Partner countries have made and continue to make significant contributions to the Alliance’s operations and missions, whether it be supporting peace in the Western Balkans and Afghanistan, training national security forces in Iraq, monitoring maritime activity in the Mediterranean Sea, or helping protect civilians in Libya.
A number of tools have been developed to ensure that partner forces are capable of participating actively in NATO-led operations. They include the following:
The Planning and Review Process (PARP) helps develop the interoperability and capabilities of forces which might be made available for NATO training, exercises and operations. It also provides a framework to assist partners to develop effective, affordable and sustainable armed forces as well as promoting wider defence and security-sector transformation and reform efforts. PARP is open to Euro-Atlantic partners on a voluntary basis and is open to other partner countries on a case-by-case basis, upon approval of the North Atlantic Council. Under PARP, planning targets are negotiated with each country and regular reviews measure progress. PARP is conducted by Allies and participating partners together.
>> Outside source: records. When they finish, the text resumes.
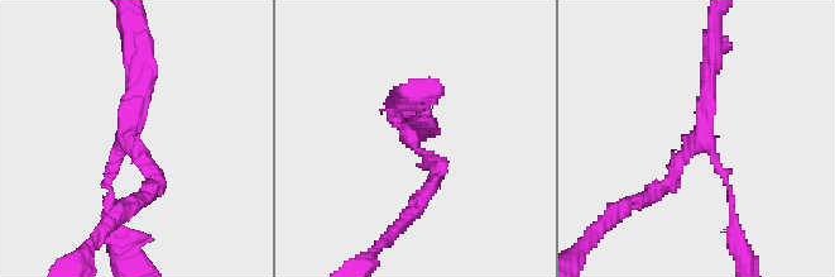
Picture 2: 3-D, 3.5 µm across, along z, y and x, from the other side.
arms 3; arm_widths 100, 200, 250 nm
look em xy step 2 tint at 2:(695, 138)

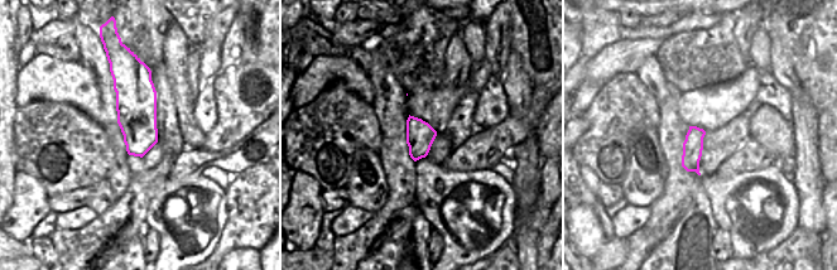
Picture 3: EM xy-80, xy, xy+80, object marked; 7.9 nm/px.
pass # runs_along 2:(649, 197), (704, 132), (710, 57); continuous, no second cell

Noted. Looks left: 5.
sharp bend
look 3d 3.5um at 1:(169, 308)

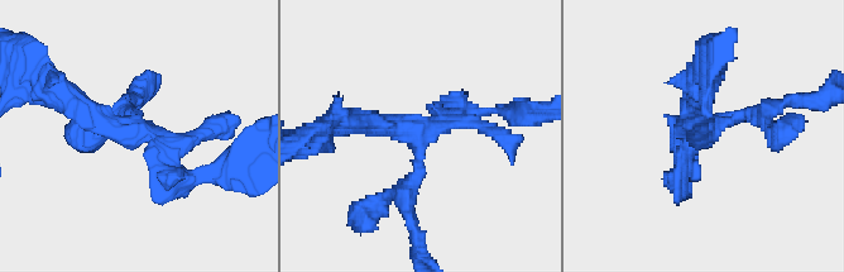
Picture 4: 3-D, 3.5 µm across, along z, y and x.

The Operational Capabilities Concept (OCC) Evaluation and Feedback Programme is used to develop and train partner land, maritime, air or special operations forces that are declared available for NATO-led operations and the NATO Response Force, so that they meet NATO standards. This can often take a few years, but it ensures that partner forces are effective and interoperable with Allied forces once deployed. Some partners use the OCC as a strategic tool to transform their defence forces. The OCC has contributed significantly to the increasing number of partner forces participating in NATO-led operations and the NATO Response Force.
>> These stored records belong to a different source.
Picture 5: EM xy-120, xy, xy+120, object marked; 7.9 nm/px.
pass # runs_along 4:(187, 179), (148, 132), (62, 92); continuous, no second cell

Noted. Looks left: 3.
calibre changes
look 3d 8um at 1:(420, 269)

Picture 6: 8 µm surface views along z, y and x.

The Political-Military Framework (PMF) sets out principles, modalities and guidelines for the involvement of all partner countries in political consultations and decision-shaping, in operational planning and in command arrangements for operations to which they contribute. A review of the Political-Military Framework for NATO-led PfP operations was launched at the 2010 Lisbon Summit to update the way NATO works together with partner countries and shapes decisions on the operations and missions to which they contribute. This review was conducted, in consultation with partners, in 2011.
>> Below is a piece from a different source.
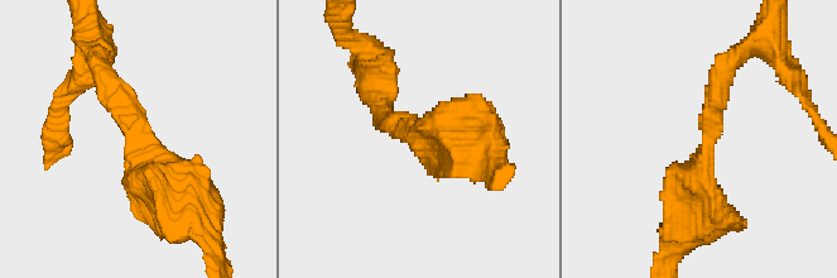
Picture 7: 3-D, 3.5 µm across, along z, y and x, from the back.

The Defence Education Enhancement Programmes (DEEPs) are tailored programmes through which the Alliance advises partners on how to build, develop and reform educational institutions in the security, defence and military domain. DEEPs focus on faculty building or so-called “educate the educators” programmes. They can cover areas such as how to teach leadership and critical thinking. DEEPs are open to all NATO partners. The Military Training and Exercise Programme (MTEP) allows partners to take part in exercises to promote interoperability. Through the MTEP, a five-year planning horizon provides a starting point for exercise planning and the allocation of resources. The Bi-Strategic Command Military Cooperation Division, which is principally located at SHAPE in Mons, Belgium, is responsible for supporting partner involvement in exercises. In addition, and on a case-by-case basis, Allies may invite partners to take part in North Atlantic Council-level crisis-management exercises that engage ministries in participating capitals, and national political and military representation at NATO Headquarters, in consultations on the strategic management of crises during an exercise.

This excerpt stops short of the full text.